ASSIGNMENT – Extend the commentary below on Trump's announcement of a 2024 presidential run, picking up after its final sentence.

### READING PASSAGE ###

The political landscape, however, remains in limbo.
The day I arrived in Boston (Tuesday) Donnie, also known as Florida Man (as the New York Post called him in a scathing headline on the bottom of page 1), made, to no one’s surprise really, his announcement about running again for the presidency in 2024. Quite a number of folks had considerable fun with the announcement. CNN’s Chris Cillizza helpfully extracted the 51 most outlandish lines from Donnie’s one-hour meandering speech; quite a doozy it was. As Conway has argued, Trump is running because he is out for vengeance and hopes this way to escape prosecution. Which sounds right. I hope that of the various legal jeopardies that he faces, one will land him in the slammer. That a special councel now runs a couple of these investigations makes hopeful. That Donnie thought the DoJ’s move was disgraceful makes even more hopeful. In any case, few heavyhitters attended the announcement although Australia’s Gina Rinehart apparently did. Go, Gina, go! I am proud of you. Not!

### DATA PROVIDED ###

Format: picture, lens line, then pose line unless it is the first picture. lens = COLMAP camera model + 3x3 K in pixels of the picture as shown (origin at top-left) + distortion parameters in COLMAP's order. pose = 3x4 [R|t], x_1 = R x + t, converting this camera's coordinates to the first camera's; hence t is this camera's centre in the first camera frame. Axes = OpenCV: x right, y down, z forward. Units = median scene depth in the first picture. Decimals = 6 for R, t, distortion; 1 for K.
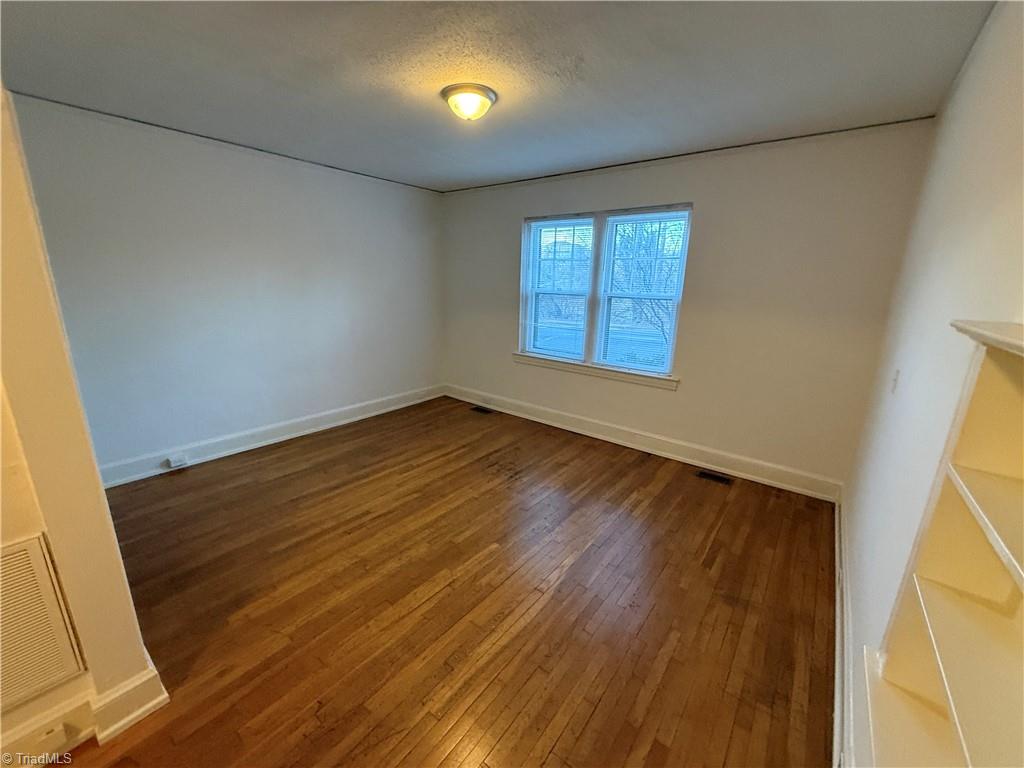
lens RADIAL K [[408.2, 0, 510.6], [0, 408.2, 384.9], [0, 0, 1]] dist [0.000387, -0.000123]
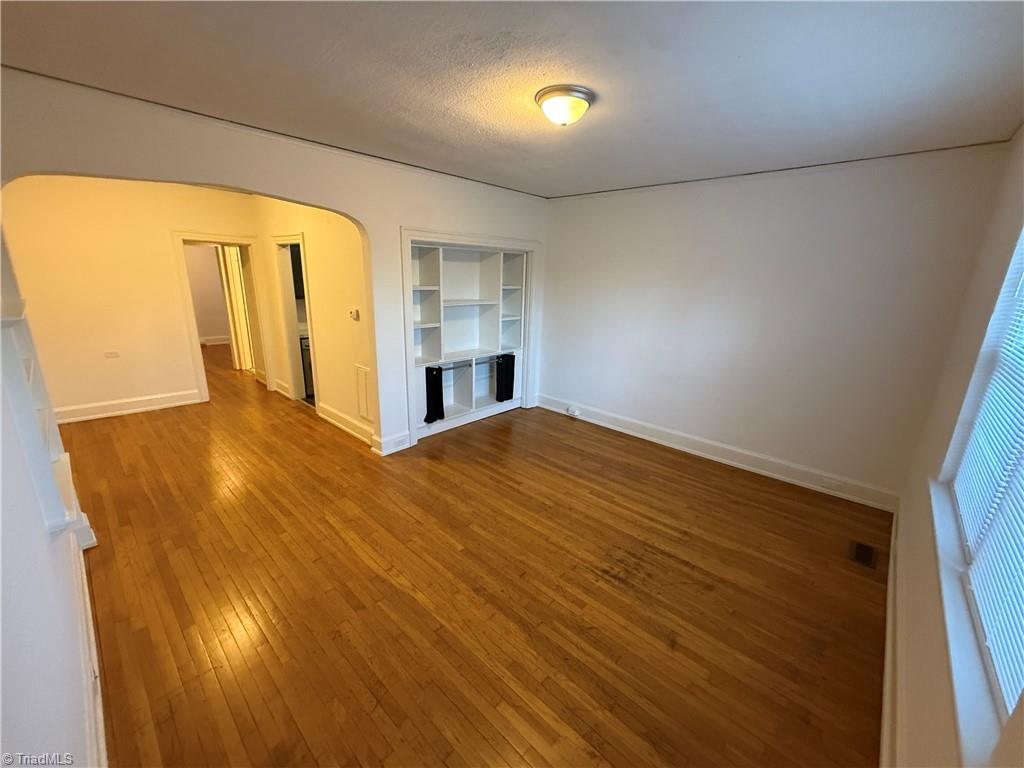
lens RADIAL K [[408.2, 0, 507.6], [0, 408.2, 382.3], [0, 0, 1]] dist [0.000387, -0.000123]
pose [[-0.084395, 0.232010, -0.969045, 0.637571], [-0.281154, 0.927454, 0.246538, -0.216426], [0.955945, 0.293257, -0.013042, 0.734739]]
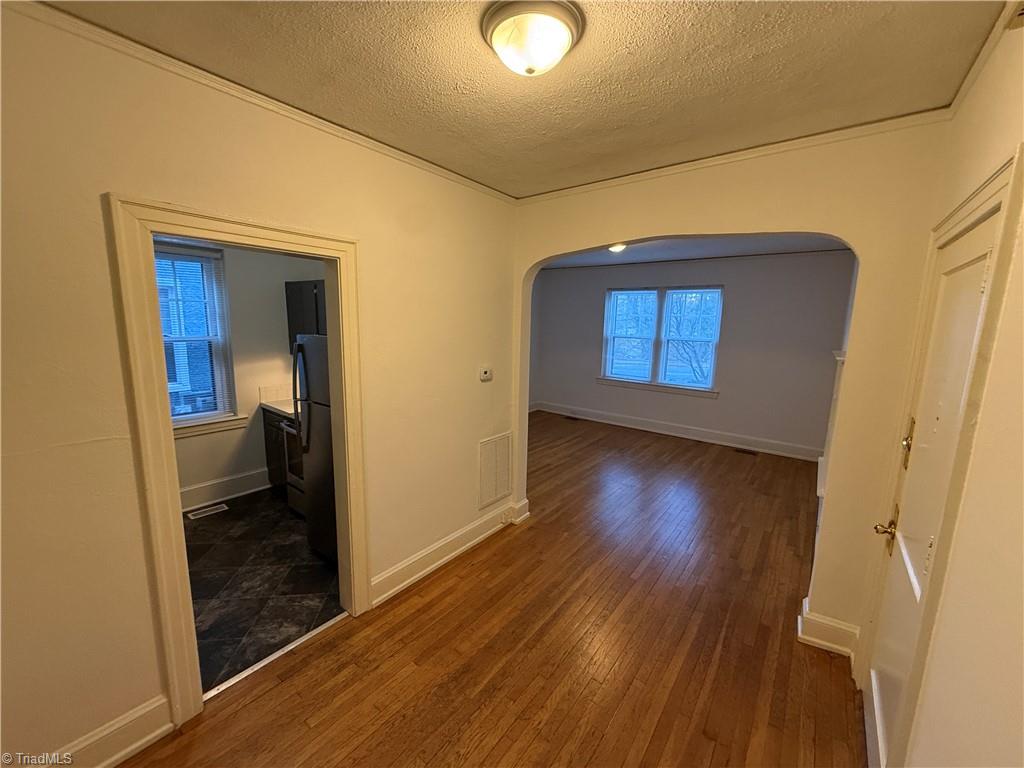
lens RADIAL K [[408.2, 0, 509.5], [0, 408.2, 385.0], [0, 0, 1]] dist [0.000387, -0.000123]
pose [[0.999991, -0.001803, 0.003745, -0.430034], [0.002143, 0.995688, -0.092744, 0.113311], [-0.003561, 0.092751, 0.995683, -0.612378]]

###

RESPONSE –
Democrats subsequently mostly rooted for another presidential bid by Florida Man, to no one’s surprise. Donnie commands his base but that base is shrinking — even Murdoch and major donors have deserted him — and as the midterm elections have demonstrated, he has become a liability. Trump’s announcement presents a challenge for the Republican Party because, notwithstanding his loyal base of die-hard MAGA followers, most relevant Republican players, from McConnell, to DeSantis, and even Pence, seem to agree that with Trump the Republication Party will not win any election soon. Or as Mulvaney, former prominent lackey to Trump (former chief of staff, among other appointments), put it bluntly and provocatively, Donald Trump is the only Republican who can lose in 2024. That’s maybe overstating the case, alas the basic point is well taken. Mulvaney, however, also points out that with several candidates vying for votes that loyal base of die-hard MAGA followers might be large enough to make Trump once more the Republication Party’s candidate. Which seems not out of the realm of the impossible. It’s not over til its over, as Sepp Herberger opined. Elon “Space Karen” Mucketeer’s decision to allow Trump back on twitter also might affect the dynamics in unpredictable ways.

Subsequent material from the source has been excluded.